Los principios descritos, nos iluminan a precisar que el deseo de Dios siempre estará signado por la procura del bien, correspondiéndole al ser humano saber discernir su disposición de captación y aceptación del mismo bajo la capacidad de abandono y acto generoso de amor. En pocas palabras, Dios siempre quiere positivamente lo que hace por si mismo, porque siempre se refiere al bien y siempre está ordenado a su mayor gloria. Por otra parte, Dios nunca quiere positivamente el mal, Dios nunca quiere el mal. Pero su infinita sabiduría sabe sobrevenir en mayor bien el mismo mal que procede del hombre. El mayor mal y el desorden del hombre exaltan la justicia divina de Dios y el cumplimiento de su deseo que es el bien. La justicia divina de Dios recae sobre el reincidente, el soberbio y el que en si mismo cree tener en sus manos los designios de su porvenir y el de la humanidad. ¡Qué mirada tan corta y miope la de aquel hombre que no teme al poder de Dios! Todo el que no teme a Dios, y permanece en su reincidencia y soberbia, no ha logrado discernir la incidencia humana, social o familiar de su depravado e insolente falta ante el poder de Dios.
            El cristiano que desea crecer y avanzar en su crecimiento humano y espiritual en conformidad a la voluntad de Dios, ha de estar diligentemente dispuesto a practicar el abandono en Dios y virtuosamente cumplir los preceptos de Dios, lo cuales le conducirán a la fidelidad de una vida de Gracia.
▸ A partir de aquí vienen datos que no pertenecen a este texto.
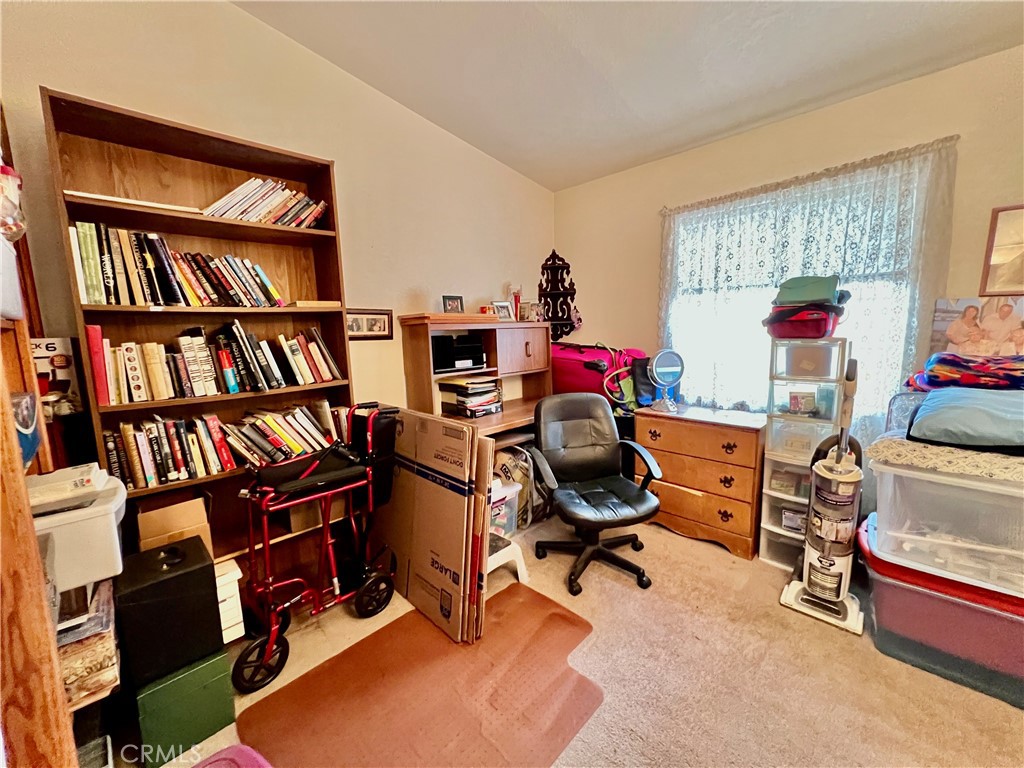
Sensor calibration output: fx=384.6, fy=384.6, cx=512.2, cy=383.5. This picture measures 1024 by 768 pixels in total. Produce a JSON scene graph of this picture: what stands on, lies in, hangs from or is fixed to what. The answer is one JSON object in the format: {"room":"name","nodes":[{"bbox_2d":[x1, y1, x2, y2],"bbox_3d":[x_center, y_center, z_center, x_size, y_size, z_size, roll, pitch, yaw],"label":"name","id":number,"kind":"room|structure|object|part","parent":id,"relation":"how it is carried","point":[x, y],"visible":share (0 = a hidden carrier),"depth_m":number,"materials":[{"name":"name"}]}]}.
{"room":"office","nodes":[
{"label":"office","id":0,"kind":"room"},
{"bbox_2d":[31,336,81,415],"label":"box","id":1,"kind":"object","parent":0,"point":[56,360],"visible":0.63,"depth_m":1.50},
{"bbox_2d":[0,0,551,439],"bbox_3d":[-1.001,-0.539,2.441,0.156,3.147,3.931,7,11,44],"label":"left wall","id":2,"kind":"structure","parent":0,"point":[401,302],"depth_m":2.17,"materials":[{"name":"beige paint"}]},
{"bbox_2d":[345,308,393,340],"bbox_3d":[-0.915,-0.370,2.421,0.024,0.189,0.353,7,11,44],"label":"picture frame","id":3,"kind":"object","parent":2,"relation":"attached to","point":[382,321],"visible":0.81,"depth_m":2.42,"materials":[{"name":"brown wood"}]},
{"bbox_2d":[136,507,1023,767],"bbox_3d":[0.477,1.270,1.233,3.941,0.102,3.928,7,11,44],"label":"carpet floor","id":4,"kind":"structure","parent":0,"point":[662,541],"depth_m":1.58,"materials":[{"name":"beige carpet"}]},
{"bbox_2d":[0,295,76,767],"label":"wooden post","id":5,"kind":"object","parent":4,"relation":"on","point":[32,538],"visible":0.87,"depth_m":0.75,"materials":[{"name":"brown wood"}]},
{"bbox_2d":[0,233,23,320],"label":"white container","id":6,"kind":"object","parent":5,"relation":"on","point":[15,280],"visible":0.99,"depth_m":0.85,"materials":[{"name":"white plastic"}]},
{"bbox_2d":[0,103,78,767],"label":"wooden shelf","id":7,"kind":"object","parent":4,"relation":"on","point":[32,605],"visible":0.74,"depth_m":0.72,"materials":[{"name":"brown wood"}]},
{"bbox_2d":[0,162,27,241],"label":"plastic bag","id":8,"kind":"object","parent":7,"relation":"hanging from","point":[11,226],"visible":0.99,"depth_m":0.89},
{"bbox_2d":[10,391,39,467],"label":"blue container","id":9,"kind":"object","parent":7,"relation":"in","point":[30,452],"visible":0.74,"depth_m":0.96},
{"bbox_2d":[28,466,128,591],"bbox_3d":[-1.307,0.411,1.062,0.354,0.215,0.371,7,11,44],"label":"plastic bin","id":10,"kind":"object","parent":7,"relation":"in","point":[115,504],"visible":0.63,"depth_m":1.02,"materials":[{"name":"white plastic"}]},
{"bbox_2d":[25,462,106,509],"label":"white box","id":11,"kind":"object","parent":10,"relation":"on","point":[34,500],"visible":0.86,"depth_m":1.03,"materials":[{"name":"white cardboard"}]},
{"bbox_2d":[55,576,119,703],"bbox_3d":[-1.277,0.702,1.070,0.332,0.223,0.268,7,11,44],"label":"plastic container","id":12,"kind":"object","parent":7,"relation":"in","point":[96,640],"visible":0.53,"depth_m":1.03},
{"bbox_2d":[134,647,236,765],"bbox_3d":[-1.205,1.095,1.419,0.312,0.268,0.246,7,11,44],"label":"green box","id":13,"kind":"object","parent":4,"relation":"on","point":[219,667],"visible":0.7,"depth_m":1.30,"materials":[{"name":"green plastic"}]},
{"bbox_2d":[114,536,222,688],"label":"black box","id":14,"kind":"object","parent":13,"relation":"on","point":[213,564],"visible":0.95,"depth_m":1.25,"materials":[{"name":"black"}]},
{"bbox_2d":[41,87,359,593],"bbox_3d":[-1.312,0.050,1.874,0.329,2.203,0.971,7,11,44],"label":"bookcase","id":15,"kind":"object","parent":4,"relation":"on","point":[124,115],"visible":0.46,"depth_m":1.77,"materials":[{"name":"brown wood"}]},
{"bbox_2d":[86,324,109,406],"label":"book","id":16,"kind":"object","parent":15,"relation":"in","point":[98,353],"visible":0.82,"depth_m":1.46,"materials":[{"name":"red paper"}]},
{"bbox_2d":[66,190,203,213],"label":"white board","id":17,"kind":"object","parent":15,"relation":"in","point":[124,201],"visible":0.56,"depth_m":1.50,"materials":[{"name":"white"}]},
{"bbox_2d":[103,413,237,489],"bbox_3d":[-1.501,0.279,1.724,0.184,0.250,0.491,7,11,44],"label":"book row","id":18,"kind":"object","parent":15,"relation":"in","point":[145,459],"visible":0.89,"depth_m":1.65,"materials":[{"name":"paper"}]},
{"bbox_2d":[134,495,211,554],"bbox_3d":[-1.469,0.629,1.683,0.283,0.285,0.240,7,11,44],"label":"cardboard box","id":19,"kind":"object","parent":15,"relation":"in","point":[166,510],"visible":0.62,"depth_m":1.60,"materials":[{"name":"brown cardboard"}]},
{"bbox_2d":[68,219,284,307],"bbox_3d":[-1.441,-0.509,1.746,0.204,0.312,0.759,7,11,44],"label":"book row","id":20,"kind":"object","parent":15,"relation":"in","point":[87,265],"visible":0.86,"depth_m":1.60,"materials":[{"name":"multicoloured paper"}]},
{"bbox_2d":[92,320,343,404],"bbox_3d":[-1.350,-0.128,1.858,0.209,0.325,0.962,7,11,44],"label":"book row","id":21,"kind":"object","parent":15,"relation":"in","point":[196,379],"visible":0.95,"depth_m":1.72,"materials":[{"name":"paper"}]},
{"bbox_2d":[203,177,329,228],"bbox_3d":[-1.211,-0.878,1.911,0.234,0.233,0.595,7,11,44],"label":"book row","id":22,"kind":"object","parent":15,"relation":"in","point":[316,214],"visible":0.66,"depth_m":1.85,"materials":[{"name":"paper"}]},
{"bbox_2d":[215,401,342,469],"bbox_3d":[-1.183,0.253,1.979,0.219,0.271,0.576,7,11,44],"label":"book row","id":23,"kind":"object","parent":15,"relation":"in","point":[302,418],"visible":0.87,"depth_m":1.91,"materials":[{"name":"paper"}]},
{"bbox_2d":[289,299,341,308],"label":"book","id":24,"kind":"object","parent":15,"relation":"in","point":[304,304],"visible":0.88,"depth_m":1.95,"materials":[{"name":"paper"}]},
{"bbox_2d":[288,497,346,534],"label":"cardboard box","id":25,"kind":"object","parent":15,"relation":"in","point":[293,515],"visible":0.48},
{"bbox_2d":[213,558,245,643],"bbox_3d":[-1.285,0.914,1.609,0.272,0.277,0.222,7,11,44],"label":"white box","id":26,"kind":"object","parent":4,"relation":"on","point":[240,575],"visible":0.32,"depth_m":1.57,"materials":[{"name":"white"}]},
{"bbox_2d":[190,745,272,767],"bbox_3d":[-0.783,1.164,0.857,0.529,0.212,0.479,4,10,32],"label":"object","id":27,"kind":"object","parent":4,"relation":"on","point":[206,762],"visible":0.99,"depth_m":1.09,"materials":[{"name":"pink"}]},
{"bbox_2d":[232,402,401,690],"bbox_3d":[-0.933,0.654,1.851,0.539,1.005,0.738,7,11,44],"label":"rollator walker","id":28,"kind":"object","parent":4,"relation":"on","point":[268,655],"visible":0.91,"depth_m":1.75,"materials":[{"name":"red metal"}]},
{"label":"wheel","id":29,"kind":"part","parent":28,"relation":"part of","materials":[{"name":"black rubber"}]},
{"bbox_2d":[236,582,601,767],"bbox_3d":[-0.290,1.187,1.524,0.980,0.009,1.183,7,11,44],"label":"brown mat","id":30,"kind":"object","parent":4,"relation":"on","point":[516,590],"visible":0.95,"depth_m":1.46,"materials":[{"name":"brown plastic"}]},
{"bbox_2d":[372,404,495,641],"bbox_3d":[-0.460,0.628,2.041,0.887,0.969,0.366,7,11,44],"label":"cardboard box","id":31,"kind":"object","parent":4,"relation":"on","point":[418,433],"visible":0.91,"depth_m":1.85,"materials":[{"name":"cardboard"}]},
{"bbox_2d":[399,314,553,444],"bbox_3d":[-0.117,0.239,2.837,0.602,1.407,1.151,7,11,44],"label":"desk","id":32,"kind":"object","parent":4,"relation":"on","point":[507,343],"visible":0.53,"depth_m":2.74,"materials":[{"name":"brown wood"}]},
{"bbox_2d":[442,295,463,313],"bbox_3d":[-0.420,-0.535,2.661,0.145,0.138,0.074,-5,9,-25],"label":"photo frame","id":33,"kind":"object","parent":32,"relation":"on","point":[452,300],"visible":0.97,"depth_m":2.64,"materials":[{"name":"black"}]},
{"bbox_2d":[430,334,485,372],"bbox_3d":[-0.404,-0.223,2.718,0.293,0.218,0.397,7,11,44],"label":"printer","id":34,"kind":"object","parent":32,"relation":"in","point":[475,362],"visible":0.96,"depth_m":2.61,"materials":[{"name":"black plastic"}]},
{"bbox_2d":[439,376,503,417],"bbox_3d":[-0.290,0.076,2.748,0.333,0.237,0.377,7,11,44],"label":"paper stack","id":35,"kind":"object","parent":32,"relation":"on","point":[458,401],"visible":0.98,"depth_m":2.65,"materials":[{"name":"paper"}]},
{"bbox_2d":[492,300,512,320],"bbox_3d":[-0.090,-0.557,3.004,0.081,0.148,0.172,7,11,44],"label":"photo frame","id":36,"kind":"object","parent":32,"relation":"on","point":[499,306],"visible":0.95,"depth_m":2.99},
{"bbox_2d":[508,285,522,320],"bbox_3d":[0.020,-0.656,3.174,0.100,0.317,0.114,7,11,44],"label":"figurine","id":37,"kind":"object","parent":32,"relation":"on","point":[516,300],"visible":0.76,"depth_m":3.15,"materials":[{"name":"red"}]},
{"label":"cabinet door","id":38,"kind":"part","parent":32,"relation":"part of","materials":[{"name":"brown wood"}]},
{"bbox_2d":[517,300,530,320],"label":"picture frame","id":39,"kind":"object","parent":32,"relation":"on","point":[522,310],"visible":0.88,"depth_m":3.14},
{"bbox_2d":[524,301,545,320],"bbox_3d":[0.179,-0.592,3.178,0.088,0.158,0.155,7,11,44],"label":"photo frame","id":40,"kind":"object","parent":32,"relation":"on","point":[535,310],"visible":0.95,"depth_m":3.15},
{"bbox_2d":[551,343,645,406],"bbox_3d":[0.634,-0.081,3.159,0.777,0.543,0.451,7,11,44],"label":"red suitcase","id":41,"kind":"object","parent":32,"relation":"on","point":[575,364],"visible":0.59,"depth_m":2.97,"materials":[{"name":"red"}]},
{"bbox_2d":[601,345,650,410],"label":"green bag","id":42,"kind":"object","parent":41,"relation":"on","point":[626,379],"visible":0.68,"depth_m":2.80,"materials":[{"name":"fabric"}]},
{"bbox_2d":[487,478,521,537],"bbox_3d":[-0.209,0.844,2.532,0.368,0.352,0.392,7,11,44],"label":"plastic bin","id":43,"kind":"object","parent":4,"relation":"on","point":[503,502],"visible":0.32,"depth_m":2.47,"materials":[{"name":"clear plastic"}]},
{"bbox_2d":[486,532,529,583],"bbox_3d":[-0.150,0.984,2.172,0.356,0.212,0.338,7,11,44],"label":"step stool","id":44,"kind":"object","parent":4,"relation":"on","point":[516,549],"visible":0.43,"depth_m":2.11,"materials":[{"name":"white plastic"}]},
{"bbox_2d":[493,444,545,529],"bbox_3d":[0.026,0.712,2.775,0.369,0.549,0.435,7,11,44],"label":"bag","id":45,"kind":"object","parent":4,"relation":"on","point":[522,478],"visible":0.44,"depth_m":2.65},
{"bbox_2d":[527,392,662,597],"bbox_3d":[0.453,0.586,2.245,0.673,0.962,0.726,-3,8,-12],"label":"office chair","id":46,"kind":"object","parent":4,"relation":"on","point":[596,493],"visible":0.99,"depth_m":2.26,"materials":[{"name":"black leather"}]},
{"bbox_2d":[633,403,764,559],"bbox_3d":[1.265,0.599,2.634,0.773,0.783,0.471,7,11,44],"label":"wooden dresser","id":47,"kind":"object","parent":4,"relation":"on","point":[673,422],"visible":0.92,"depth_m":2.41,"materials":[{"name":"brown wood"}]},
{"bbox_2d":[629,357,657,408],"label":"blue bag","id":48,"kind":"object","parent":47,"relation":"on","point":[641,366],"visible":0.6,"depth_m":2.82,"materials":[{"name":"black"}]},
{"bbox_2d":[647,349,685,412],"bbox_3d":[1.050,-0.026,2.640,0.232,0.404,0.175,-2,8,-7],"label":"vanity mirror","id":49,"kind":"object","parent":47,"relation":"on","point":[664,368],"visible":0.99,"depth_m":2.63,"materials":[{"name":"mirror"}]},
{"bbox_2d":[757,339,849,569],"bbox_3d":[1.649,0.397,2.183,0.327,1.285,0.334,7,11,44],"label":"plastic drawer tower","id":50,"kind":"object","parent":4,"relation":"on","point":[774,493],"visible":0.64,"depth_m":2.11,"materials":[{"name":"plastic"}]},
{"bbox_2d":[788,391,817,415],"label":"small box","id":51,"kind":"object","parent":50,"relation":"in","point":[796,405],"visible":0.99,"depth_m":2.16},
{"bbox_2d":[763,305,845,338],"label":"red bag","id":52,"kind":"object","parent":50,"relation":"on","point":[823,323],"visible":0.76,"depth_m":2.04,"materials":[{"name":"red"}]},
{"bbox_2d":[774,275,841,305],"bbox_3d":[1.579,-0.503,2.082,0.277,0.141,0.240,7,11,44],"label":"green bag","id":53,"kind":"object","parent":52,"relation":"on","point":[804,297],"visible":0.86,"depth_m":2.00,"materials":[{"name":"green fabric"}]},
{"bbox_2d":[778,353,865,635],"bbox_3d":[1.518,0.480,1.819,0.316,1.252,0.324,7,11,44],"label":"vacuum cleaner","id":54,"kind":"object","parent":4,"relation":"on","point":[838,465],"visible":0.99,"depth_m":1.80,"materials":[{"name":"white plastic"}]},
{"bbox_2d":[856,516,1023,706],"bbox_3d":[1.925,0.944,1.626,0.712,0.367,0.538,7,11,44],"label":"storage bin","id":55,"kind":"object","parent":4,"relation":"on","point":[878,584],"visible":0.66,"depth_m":1.51,"materials":[{"name":"red plastic"}]},
{"bbox_2d":[865,454,1023,594],"bbox_3d":[1.895,0.516,1.541,0.701,0.328,0.515,7,11,44],"label":"clear storage bin","id":56,"kind":"object","parent":55,"relation":"on","point":[936,487],"visible":0.91,"depth_m":1.46,"materials":[{"name":"clear plastic"}]},
{"bbox_2d":[868,433,1023,483],"bbox_3d":[1.897,0.270,1.529,0.724,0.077,0.568,7,11,44],"label":"patterned cloth","id":57,"kind":"object","parent":56,"relation":"on","point":[938,450],"visible":0.76,"depth_m":1.44,"materials":[{"name":"beige fabric"}]},
{"bbox_2d":[907,386,1023,451],"bbox_3d":[1.931,0.123,1.522,0.536,0.196,0.517,7,11,44],"label":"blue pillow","id":58,"kind":"object","parent":57,"relation":"on","point":[919,418],"visible":0.99,"depth_m":1.46,"materials":[{"name":"blue fabric"}]},
{"bbox_2d":[904,353,1023,391],"bbox_3d":[2.139,-0.051,1.719,0.554,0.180,0.402,7,11,44],"label":"folded blanket","id":59,"kind":"object","parent":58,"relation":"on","point":[940,377],"visible":0.96,"depth_m":1.67,"materials":[{"name":"fabric"}]},
{"bbox_2d":[233,0,1023,191],"bbox_3d":[0.516,-1.605,0.877,4.052,0.124,3.877,7,11,44],"label":"ceiling","id":60,"kind":"structure","parent":0,"point":[605,11],"depth_m":1.99,"materials":[{"name":"white paint"}]},
{"bbox_2d":[557,47,1023,458],"bbox_3d":[1.878,-0.371,2.421,3.941,2.715,0.162,7,11,44],"label":"right wall","id":61,"kind":"structure","parent":0,"point":[855,104],"depth_m":2.32,"materials":[{"name":"beige paint"}]},
{"bbox_2d":[538,251,578,339],"bbox_3d":[0.403,-0.776,3.451,0.262,0.833,0.240,7,11,44],"label":"corner shelf","id":62,"kind":"object","parent":61,"relation":"attached to","point":[567,306],"visible":0.89,"depth_m":3.46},
{"bbox_2d":[663,157,934,425],"bbox_3d":[1.689,-0.450,2.508,1.364,1.446,0.139,7,11,44],"label":"window","id":63,"kind":"structure","parent":61,"relation":"in","point":[902,338],"depth_m":2.44,"materials":[{"name":"white fabric"}]},
{"bbox_2d":[659,133,960,441],"bbox_3d":[1.641,-0.363,2.467,1.565,1.766,0.092,7,11,44],"label":"lace curtain","id":64,"kind":"object","parent":61,"relation":"attached to","point":[938,186],"visible":0.51,"depth_m":2.24,"materials":[{"name":"fabric"}]},
{"bbox_2d":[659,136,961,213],"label":"curtain rod","id":65,"kind":"object","parent":61,"relation":"attached to","point":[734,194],"visible":0.66,"depth_m":2.19,"materials":[{"name":"metal"}]},
{"bbox_2d":[927,294,1023,360],"bbox_3d":[2.359,-0.239,1.890,0.418,0.368,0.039,7,11,44],"label":"poster","id":66,"kind":"object","parent":61,"relation":"attached to","point":[938,328],"visible":0.85,"depth_m":1.90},
{"bbox_2d":[979,203,1023,295],"bbox_3d":[2.445,-0.621,1.731,0.388,0.407,0.026,7,11,44],"label":"picture frame","id":67,"kind":"object","parent":61,"relation":"attached to","point":[1005,209],"visible":1,"depth_m":1.82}
]}

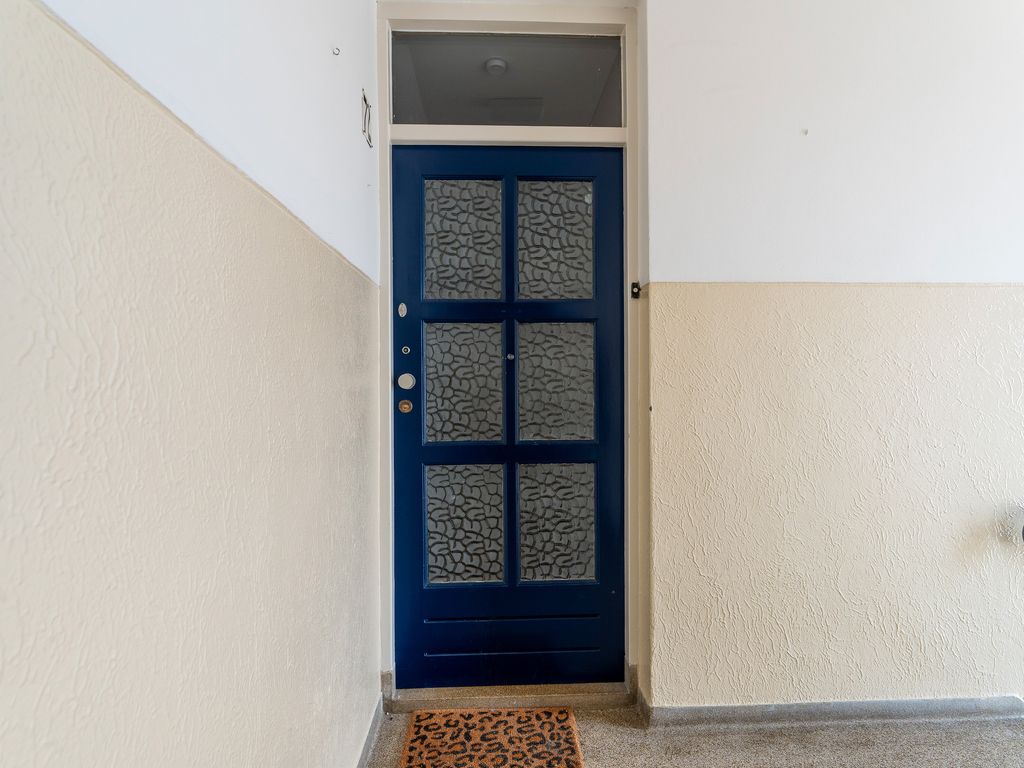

            Recordando los ejercicios espirituales de san Ignacio de Loyola, sería oportuno en nuestros momentos de turbación ante la voluntad de Dios, hacer vida lo que él denominó “la santa indiferencia”, lo cual consiste en no dejarse turbar la quietud del alma por las cosas, las circunstancias o lo momentos de la vida, evitando así los extravíos de nuestros fines e ideales ante el desarrollo de la vida humana y la plenitud de la Gracia. No olvidemos que la santa indiferencia no significa quietismo, adaptación o dejar pasar de largo las cosas. Sino que recuperada la capacidad de discernimiento de lo acontecido, podemos mantener un discernimiento claro, justo y balanceado el por qué y el para qué todo sucede bajo la acción del Dios providente.